§ **RECORDS PROVIDED**
=====

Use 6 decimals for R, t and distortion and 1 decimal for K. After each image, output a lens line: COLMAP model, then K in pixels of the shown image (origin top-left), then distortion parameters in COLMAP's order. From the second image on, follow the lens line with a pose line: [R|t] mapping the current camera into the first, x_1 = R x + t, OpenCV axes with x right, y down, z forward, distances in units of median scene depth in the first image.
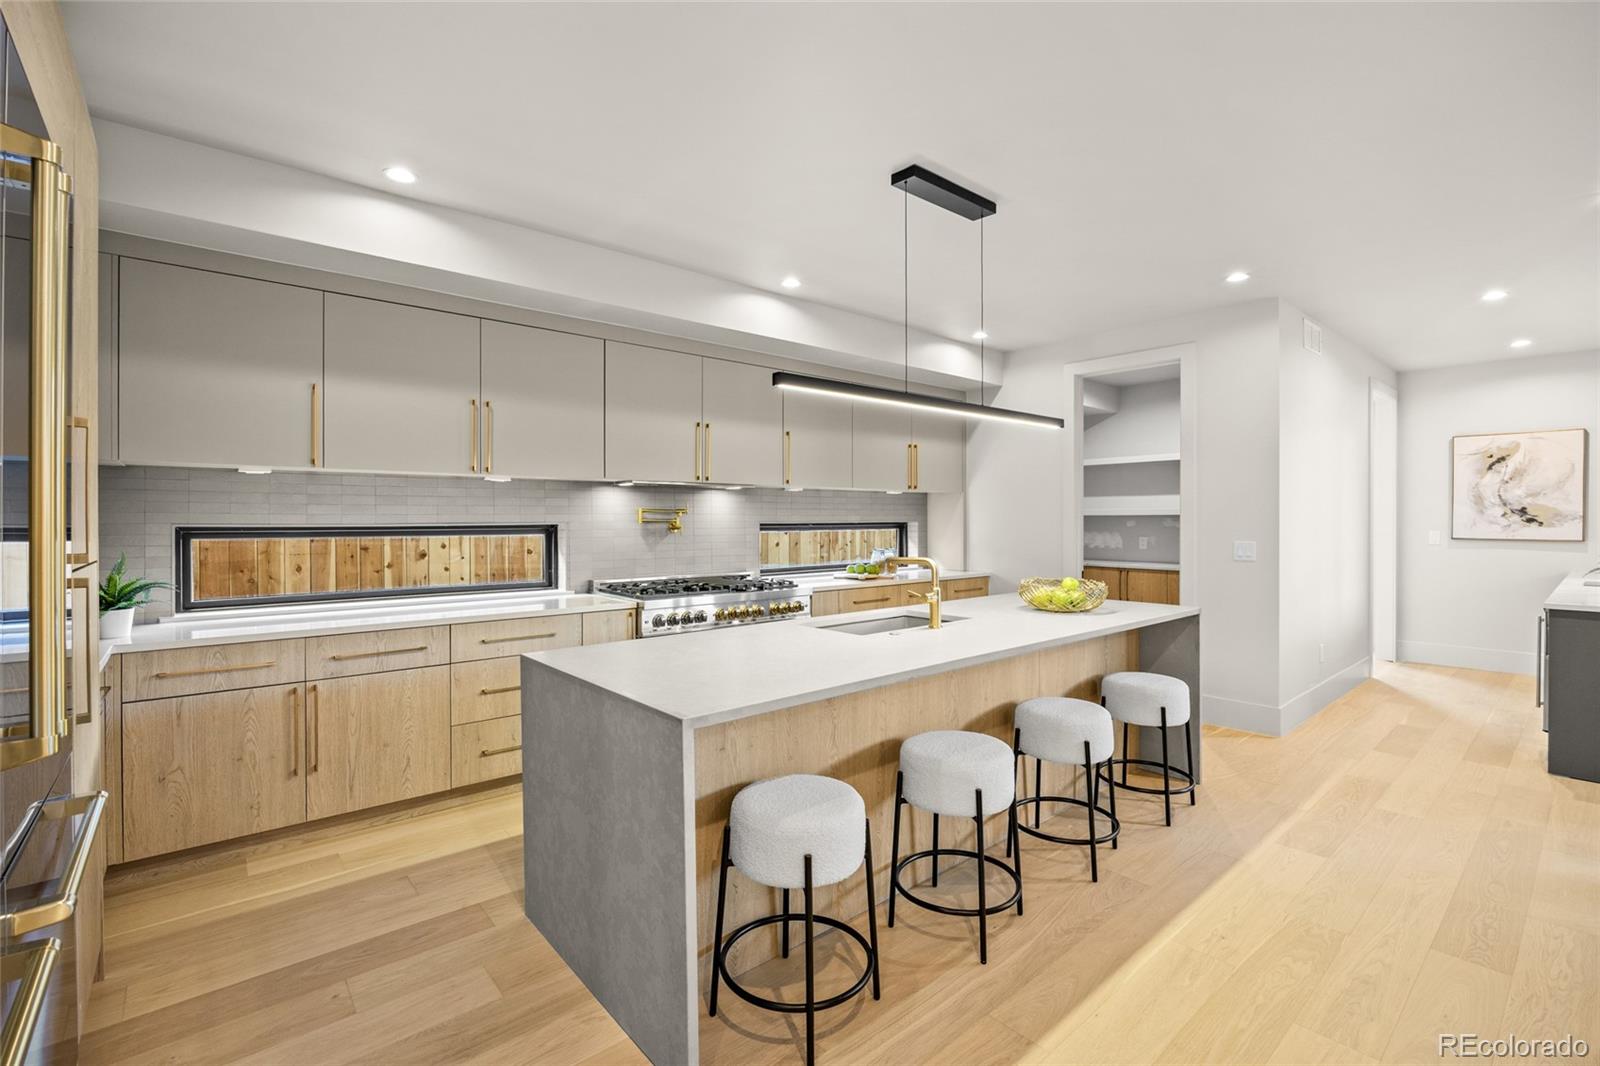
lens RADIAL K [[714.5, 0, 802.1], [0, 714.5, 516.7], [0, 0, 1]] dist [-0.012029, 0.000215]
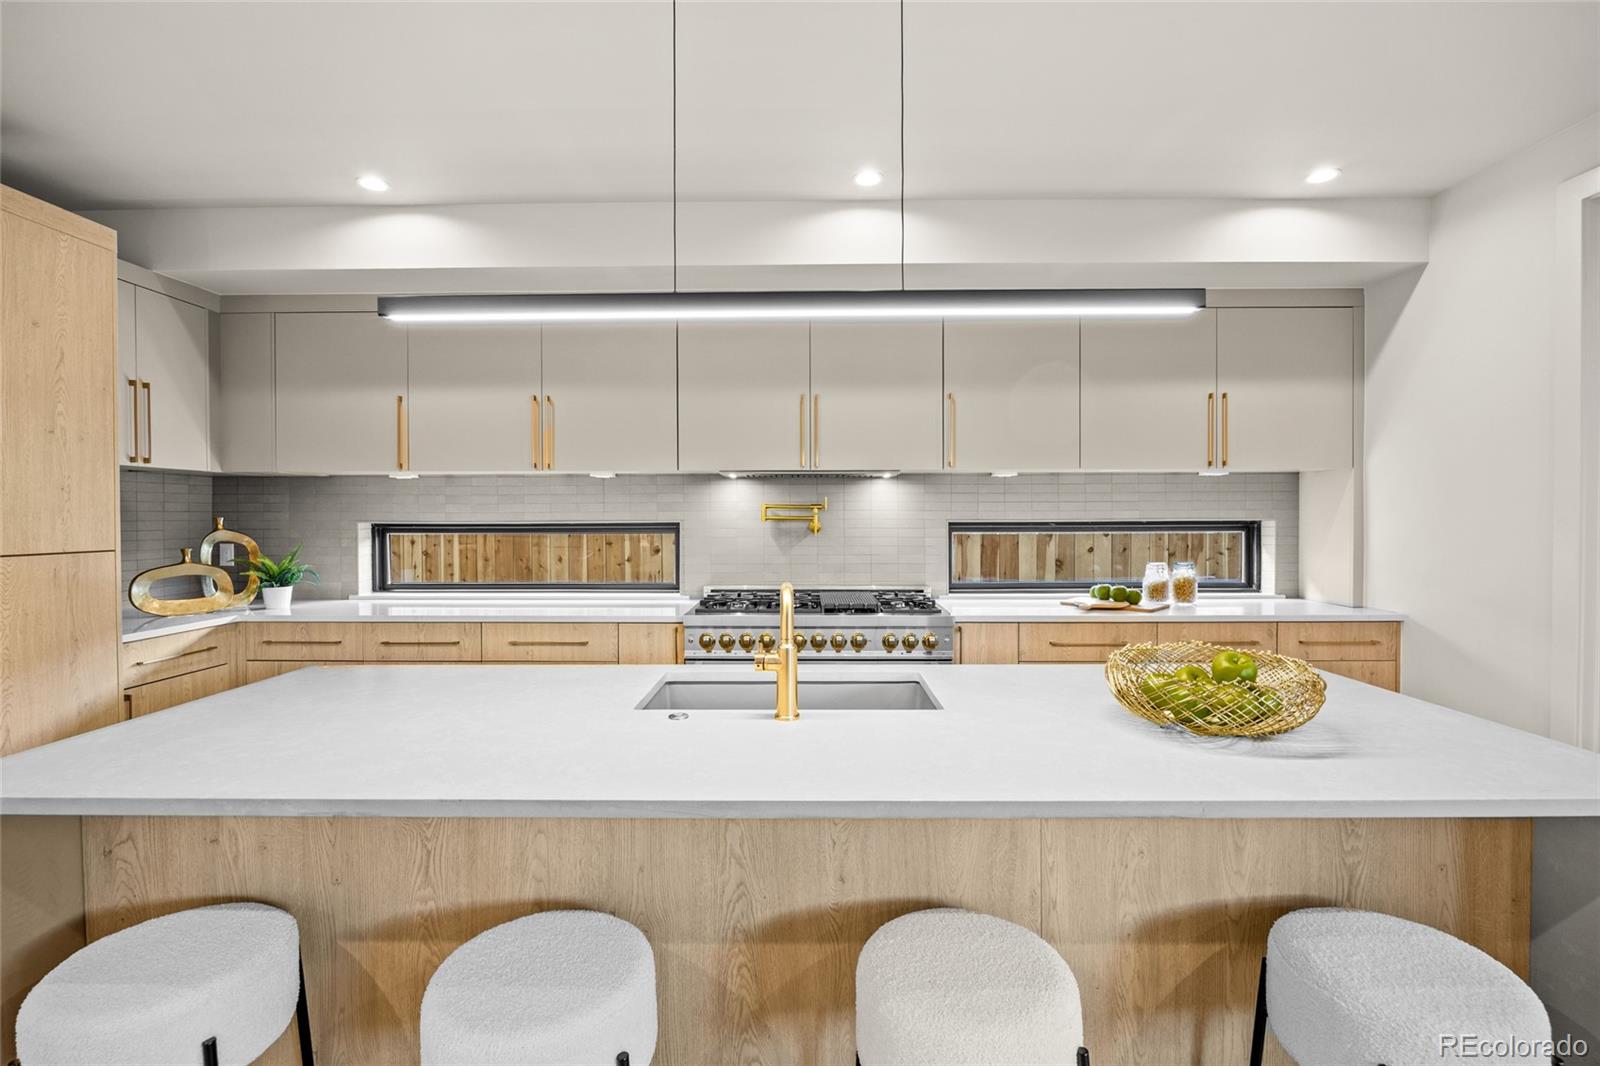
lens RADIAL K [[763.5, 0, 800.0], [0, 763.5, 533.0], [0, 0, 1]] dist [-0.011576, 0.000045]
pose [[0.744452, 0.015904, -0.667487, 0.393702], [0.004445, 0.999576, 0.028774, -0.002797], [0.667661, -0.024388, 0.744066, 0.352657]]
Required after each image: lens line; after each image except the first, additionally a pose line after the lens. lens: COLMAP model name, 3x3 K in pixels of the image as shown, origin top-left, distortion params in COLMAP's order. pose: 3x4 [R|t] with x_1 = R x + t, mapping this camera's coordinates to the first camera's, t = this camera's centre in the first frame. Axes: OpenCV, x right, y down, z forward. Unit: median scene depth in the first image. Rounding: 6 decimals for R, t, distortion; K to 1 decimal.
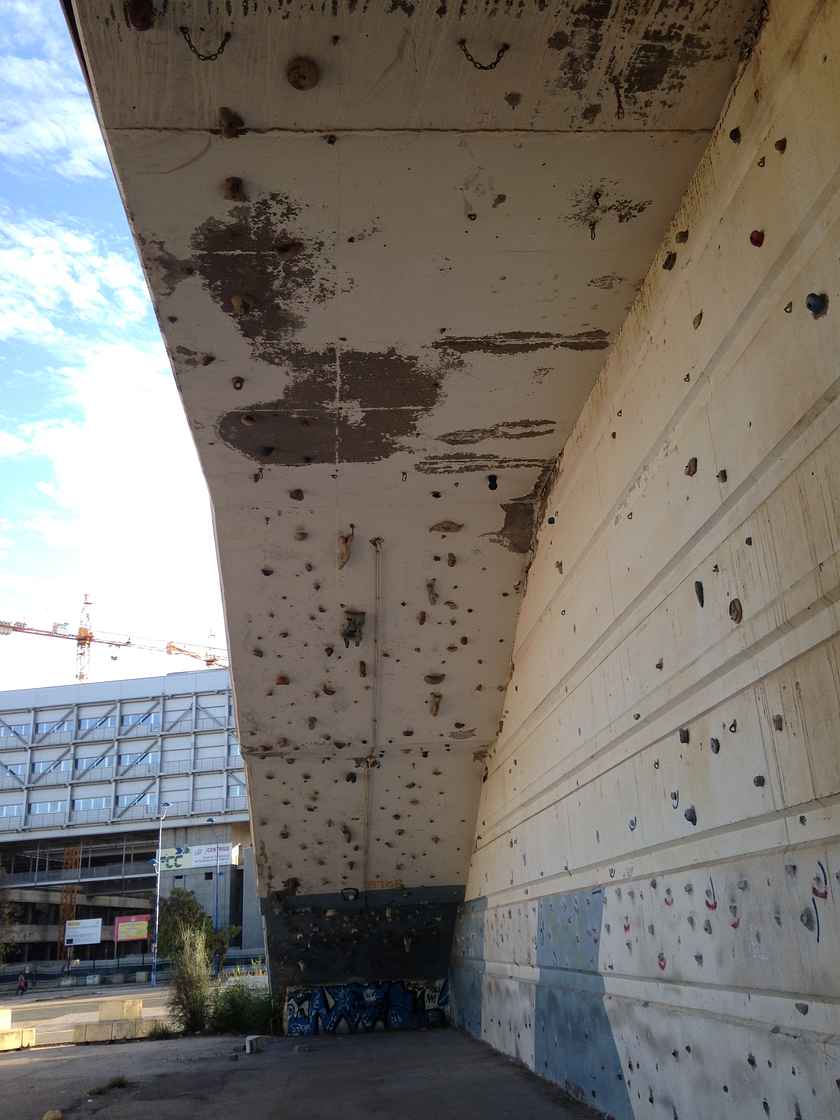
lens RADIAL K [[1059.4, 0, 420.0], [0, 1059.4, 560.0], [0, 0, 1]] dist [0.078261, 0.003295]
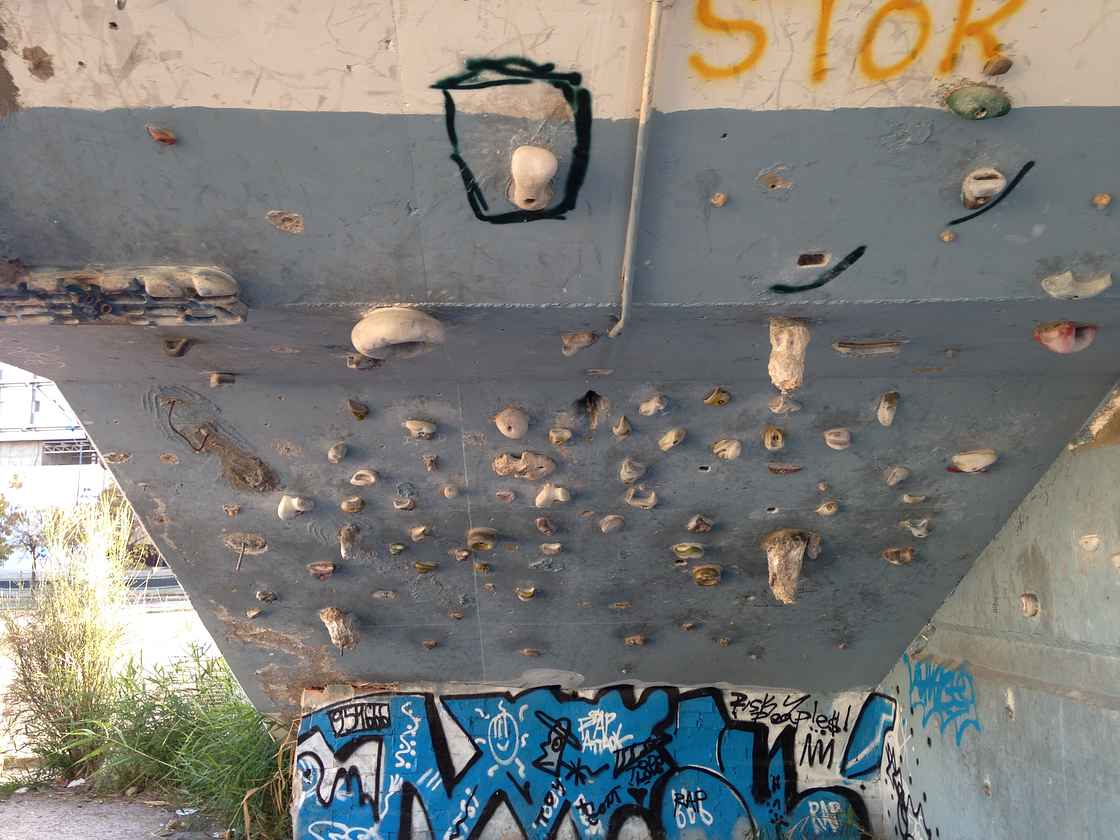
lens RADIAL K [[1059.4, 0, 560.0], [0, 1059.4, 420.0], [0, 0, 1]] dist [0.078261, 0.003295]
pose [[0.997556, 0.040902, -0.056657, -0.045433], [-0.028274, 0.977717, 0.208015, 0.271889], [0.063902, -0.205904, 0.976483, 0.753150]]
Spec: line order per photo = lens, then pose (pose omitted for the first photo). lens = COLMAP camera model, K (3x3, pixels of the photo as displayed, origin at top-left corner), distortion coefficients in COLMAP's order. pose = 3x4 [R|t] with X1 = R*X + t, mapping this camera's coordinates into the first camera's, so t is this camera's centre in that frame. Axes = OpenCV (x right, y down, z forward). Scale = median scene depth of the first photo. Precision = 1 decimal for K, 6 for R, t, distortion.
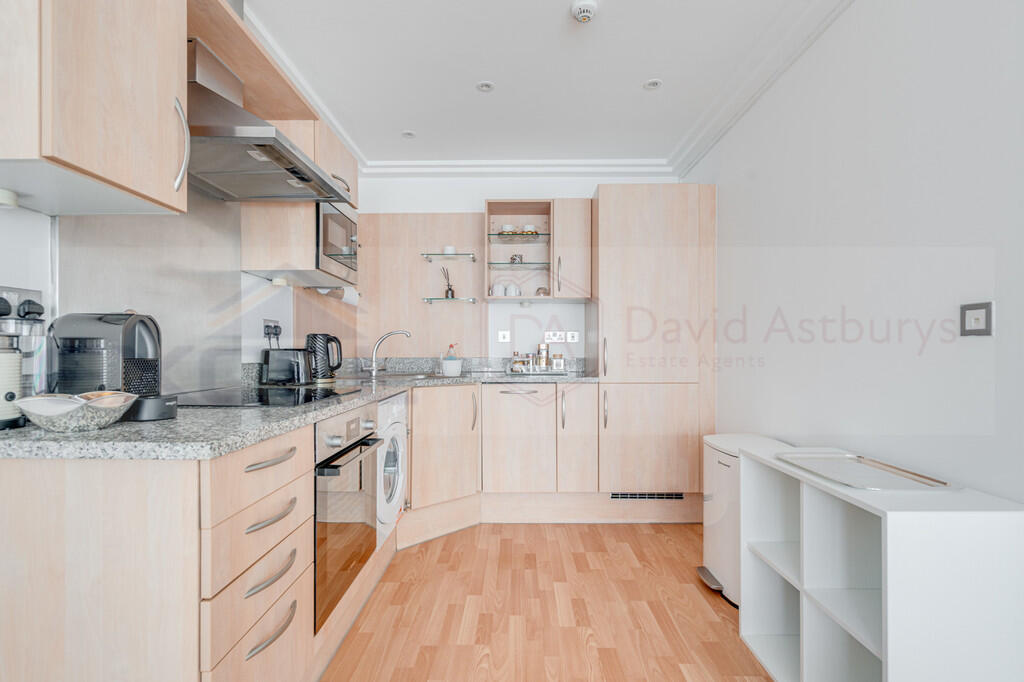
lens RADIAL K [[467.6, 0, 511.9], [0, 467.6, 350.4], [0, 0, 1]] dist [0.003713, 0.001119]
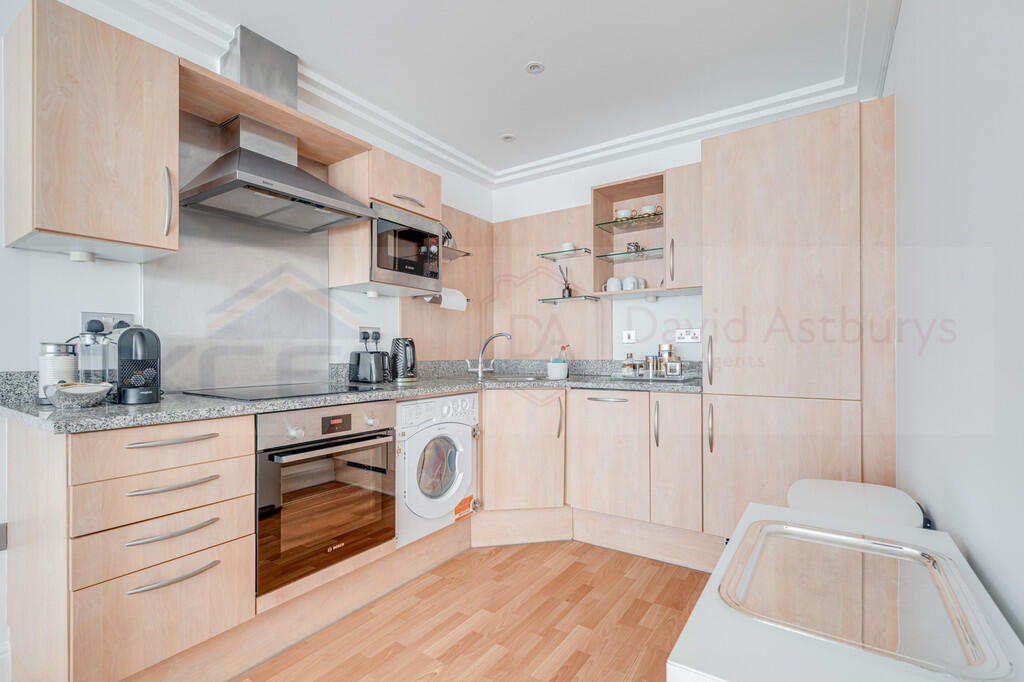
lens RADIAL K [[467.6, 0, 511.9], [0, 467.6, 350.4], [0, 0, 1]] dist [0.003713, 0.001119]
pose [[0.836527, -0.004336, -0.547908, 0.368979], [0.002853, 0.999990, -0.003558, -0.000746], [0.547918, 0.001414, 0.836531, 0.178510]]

=====

§ **YOUR ASSIGNMENT**
List every line of the records above that contains the word "image", matching case exactly.

§ **TASK SOLUTION**
Use 6 decimals for R, t and distortion and 1 decimal for K. After each image, output a lens line: COLMAP model, then K in pixels of the shown image (origin top-left), then distortion parameters in COLMAP's order. From the second image on, follow the lens line with a pose line: [R|t] mapping the current camera into the first, x_1 = R x + t, OpenCV axes with x right, y down, z forward, distances in units of median scene depth in the first image.
Required after each image: lens line; after each image except the first, additionally a pose line after the lens. lens: COLMAP model name, 3x3 K in pixels of the image as shown, origin top-left, distortion params in COLMAP's order. pose: 3x4 [R|t] with x_1 = R x + t, mapping this camera's coordinates to the first camera's, t = this camera's centre in the first frame. Axes: OpenCV, x right, y down, z forward. Unit: median scene depth in the first image. Rounding: 6 decimals for R, t, distortion; K to 1 decimal.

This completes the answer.